> [待完成任务]:
1) 请把 Forever 0.5 题面中的一段原样抄录下来，从含有“1. The distance”的那句起，到“is exactly 1.0.”为止。
2) 请用两句话概括 Forever 0.5 题面的内容。
3) 请从 Forever 0.5 题面最后一句之后接着续写。
=== 文本节选 ===
FZU OJ 2140 Forever 0.5 (几何)

Problem 2140 Forever 0.5

Accept: 269    Submit: 934    Special Judge
Time Limit: 1000 mSec    Memory Limit : 32768 KB

 Problem Description

Given an integer N, your task is to judge whether there exist N points in the plane such that satisfy the following conditions:

1. The distance between any two points is no greater than 1.0.

2. The distance between any point and the origin (0,0) is no greater than 1.0.

3. There are exactly N pairs of the points that their distance is exactly 1.0.

4. The area of the convex hull constituted by these N points is no less than 0.5.

5. The area of the convex hull constituted by these N points is no greater than 0.75.
=== 所给资料 ===
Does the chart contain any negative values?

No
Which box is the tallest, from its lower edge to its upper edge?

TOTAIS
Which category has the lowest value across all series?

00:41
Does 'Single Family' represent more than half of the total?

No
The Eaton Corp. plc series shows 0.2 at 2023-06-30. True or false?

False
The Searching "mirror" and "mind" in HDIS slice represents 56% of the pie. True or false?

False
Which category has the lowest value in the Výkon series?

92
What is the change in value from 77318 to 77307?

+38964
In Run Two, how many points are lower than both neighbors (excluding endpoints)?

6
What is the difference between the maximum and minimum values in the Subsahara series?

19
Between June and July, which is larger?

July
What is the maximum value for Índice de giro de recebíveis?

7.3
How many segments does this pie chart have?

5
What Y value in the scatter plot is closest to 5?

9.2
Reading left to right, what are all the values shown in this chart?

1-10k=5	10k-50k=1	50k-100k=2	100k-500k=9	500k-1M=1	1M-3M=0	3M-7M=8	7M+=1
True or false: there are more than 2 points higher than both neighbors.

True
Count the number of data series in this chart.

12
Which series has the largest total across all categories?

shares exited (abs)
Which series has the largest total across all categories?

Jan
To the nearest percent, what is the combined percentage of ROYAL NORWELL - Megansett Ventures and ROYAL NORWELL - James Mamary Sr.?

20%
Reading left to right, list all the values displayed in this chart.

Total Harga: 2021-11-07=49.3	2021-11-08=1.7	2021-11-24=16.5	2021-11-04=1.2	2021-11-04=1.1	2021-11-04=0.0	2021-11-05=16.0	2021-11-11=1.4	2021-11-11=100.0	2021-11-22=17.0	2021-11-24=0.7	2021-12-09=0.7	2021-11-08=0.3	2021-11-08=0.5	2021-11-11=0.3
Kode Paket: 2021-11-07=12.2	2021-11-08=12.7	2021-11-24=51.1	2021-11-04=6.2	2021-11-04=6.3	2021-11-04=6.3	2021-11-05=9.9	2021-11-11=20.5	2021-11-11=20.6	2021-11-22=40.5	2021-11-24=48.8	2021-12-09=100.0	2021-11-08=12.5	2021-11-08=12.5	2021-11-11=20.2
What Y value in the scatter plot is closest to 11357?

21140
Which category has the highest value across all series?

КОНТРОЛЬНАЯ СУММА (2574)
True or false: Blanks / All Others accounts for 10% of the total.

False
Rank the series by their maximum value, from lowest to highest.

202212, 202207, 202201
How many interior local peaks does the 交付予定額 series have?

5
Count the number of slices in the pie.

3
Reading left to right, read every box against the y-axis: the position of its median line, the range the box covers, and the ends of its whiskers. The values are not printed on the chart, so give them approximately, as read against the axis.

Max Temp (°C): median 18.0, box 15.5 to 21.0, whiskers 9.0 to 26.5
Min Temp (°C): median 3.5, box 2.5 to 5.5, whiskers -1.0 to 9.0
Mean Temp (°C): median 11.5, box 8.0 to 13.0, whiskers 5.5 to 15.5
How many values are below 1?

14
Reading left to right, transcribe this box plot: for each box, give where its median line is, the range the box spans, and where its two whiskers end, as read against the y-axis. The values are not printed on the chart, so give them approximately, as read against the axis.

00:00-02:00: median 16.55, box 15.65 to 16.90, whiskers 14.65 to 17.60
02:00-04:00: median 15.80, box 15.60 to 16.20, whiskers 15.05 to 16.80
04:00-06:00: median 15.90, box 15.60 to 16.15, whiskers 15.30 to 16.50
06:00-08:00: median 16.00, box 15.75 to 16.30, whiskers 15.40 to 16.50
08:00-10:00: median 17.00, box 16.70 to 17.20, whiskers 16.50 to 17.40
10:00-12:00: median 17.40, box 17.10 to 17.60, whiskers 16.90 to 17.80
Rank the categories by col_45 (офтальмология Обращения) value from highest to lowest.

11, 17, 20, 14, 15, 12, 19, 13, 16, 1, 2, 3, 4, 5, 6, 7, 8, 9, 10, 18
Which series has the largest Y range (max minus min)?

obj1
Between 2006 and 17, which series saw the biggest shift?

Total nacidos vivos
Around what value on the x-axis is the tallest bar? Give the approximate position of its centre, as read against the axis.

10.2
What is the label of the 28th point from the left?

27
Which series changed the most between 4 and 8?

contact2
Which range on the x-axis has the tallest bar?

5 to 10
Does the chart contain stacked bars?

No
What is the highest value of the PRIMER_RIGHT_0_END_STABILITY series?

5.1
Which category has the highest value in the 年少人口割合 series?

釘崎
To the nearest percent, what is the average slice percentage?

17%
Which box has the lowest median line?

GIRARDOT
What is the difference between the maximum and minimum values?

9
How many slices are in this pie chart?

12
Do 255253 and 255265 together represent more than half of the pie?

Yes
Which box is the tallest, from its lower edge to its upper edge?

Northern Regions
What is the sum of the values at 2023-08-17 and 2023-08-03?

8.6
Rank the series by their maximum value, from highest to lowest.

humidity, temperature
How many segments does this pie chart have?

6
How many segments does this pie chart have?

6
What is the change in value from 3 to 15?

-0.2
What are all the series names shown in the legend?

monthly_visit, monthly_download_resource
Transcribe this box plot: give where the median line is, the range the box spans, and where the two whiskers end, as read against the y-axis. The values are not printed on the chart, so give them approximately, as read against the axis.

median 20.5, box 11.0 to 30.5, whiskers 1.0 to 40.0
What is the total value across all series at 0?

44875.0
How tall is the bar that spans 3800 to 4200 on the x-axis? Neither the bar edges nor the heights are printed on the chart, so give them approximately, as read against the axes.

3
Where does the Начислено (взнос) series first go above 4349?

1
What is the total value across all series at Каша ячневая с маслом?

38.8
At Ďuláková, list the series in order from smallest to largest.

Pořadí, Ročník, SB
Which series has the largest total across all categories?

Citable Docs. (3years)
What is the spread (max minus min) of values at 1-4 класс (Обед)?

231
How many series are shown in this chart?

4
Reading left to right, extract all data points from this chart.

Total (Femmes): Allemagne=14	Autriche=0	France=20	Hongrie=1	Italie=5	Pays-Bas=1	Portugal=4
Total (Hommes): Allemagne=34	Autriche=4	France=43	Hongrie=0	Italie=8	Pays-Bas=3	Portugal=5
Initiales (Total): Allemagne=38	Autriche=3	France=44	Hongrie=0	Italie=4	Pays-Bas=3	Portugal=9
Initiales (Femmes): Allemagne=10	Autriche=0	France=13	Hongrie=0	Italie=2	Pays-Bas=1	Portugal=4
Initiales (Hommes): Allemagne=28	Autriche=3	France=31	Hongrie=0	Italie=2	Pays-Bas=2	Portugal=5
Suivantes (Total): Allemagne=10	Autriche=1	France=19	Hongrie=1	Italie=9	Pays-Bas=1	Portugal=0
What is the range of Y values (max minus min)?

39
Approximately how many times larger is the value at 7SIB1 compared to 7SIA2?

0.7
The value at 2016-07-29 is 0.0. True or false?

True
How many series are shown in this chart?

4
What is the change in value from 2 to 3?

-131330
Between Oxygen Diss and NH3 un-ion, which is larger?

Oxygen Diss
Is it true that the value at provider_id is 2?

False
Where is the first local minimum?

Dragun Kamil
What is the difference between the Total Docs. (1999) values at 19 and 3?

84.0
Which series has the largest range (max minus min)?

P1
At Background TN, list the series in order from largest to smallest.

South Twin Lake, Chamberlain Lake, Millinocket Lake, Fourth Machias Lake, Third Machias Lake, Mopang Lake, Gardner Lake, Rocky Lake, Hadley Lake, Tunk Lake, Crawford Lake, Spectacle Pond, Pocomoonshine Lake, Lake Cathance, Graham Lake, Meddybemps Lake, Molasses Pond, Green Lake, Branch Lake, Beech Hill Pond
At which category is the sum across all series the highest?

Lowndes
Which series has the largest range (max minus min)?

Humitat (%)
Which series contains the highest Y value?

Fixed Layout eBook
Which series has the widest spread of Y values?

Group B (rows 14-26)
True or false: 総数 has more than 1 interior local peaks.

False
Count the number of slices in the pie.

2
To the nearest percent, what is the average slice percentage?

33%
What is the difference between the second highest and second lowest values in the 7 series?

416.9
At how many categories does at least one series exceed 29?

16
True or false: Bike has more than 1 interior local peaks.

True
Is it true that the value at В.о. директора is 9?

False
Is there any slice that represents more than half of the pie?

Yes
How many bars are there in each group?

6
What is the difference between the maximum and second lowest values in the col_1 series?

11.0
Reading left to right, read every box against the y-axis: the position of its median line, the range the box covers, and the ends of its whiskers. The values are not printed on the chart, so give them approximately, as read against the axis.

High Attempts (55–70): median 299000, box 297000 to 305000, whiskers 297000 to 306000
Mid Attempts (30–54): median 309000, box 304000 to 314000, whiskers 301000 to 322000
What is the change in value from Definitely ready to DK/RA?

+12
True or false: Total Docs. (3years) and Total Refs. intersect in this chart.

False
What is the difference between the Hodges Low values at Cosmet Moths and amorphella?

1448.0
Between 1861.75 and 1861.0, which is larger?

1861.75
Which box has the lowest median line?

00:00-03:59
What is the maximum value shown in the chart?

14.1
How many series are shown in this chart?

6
===
> [参考答案]:
1)
1. The distance between any two points is no greater than 1.0.

2. The distance between any point and the origin (0,0) is no greater than 1.0.

3. There are exactly N pairs of the points that their distance is exactly 1.0.

2) 这是 FZU OJ 第 2140 题“Forever 0.5”，采用特殊评测，时间限制为 1000 毫秒，内存限制为 32768 KB。题目给定整数 N，要求判断平面上是否存在 N 个点，满足以下条件：任意两点间的距离不超过 1.0，每个点到原点的距离不超过 1.0，恰有 N 对点的距离正好为 1.0，且这些点构成的凸包面积在 0.5 到 0.75 之间。

3)
 Input

The first line of the date is an integer T, which is the number of the text cases.

Then T cases follow, each contains an integer N described above.

1 <= T <= 100, 1 <= N <= 100

 Output

For each case, output “Yes” if this kind of set of points exists, then output N lines described these N points with its coordinate. Make true that each coordinate of your output should be a real number with AT MOST 6 digits after decimal point.

Your answer will be accepted if your absolute error for each number is no more than 10-4.

Otherwise just output “No”.

See the sample input and output for more details.

 Sample Input

3235

 Sample Output

NoNoYes0.000000 0.525731-0.500000 0.162460-0.309017 -0.4253250.309017 -0.4253250.500000 0.162460

开始半天没有读懂题意,以为这道题挺复杂的,后来读懂了一点,原来也是比较水,有一点技巧。

题意:给你n个点,这n个点是否满足下面的条件。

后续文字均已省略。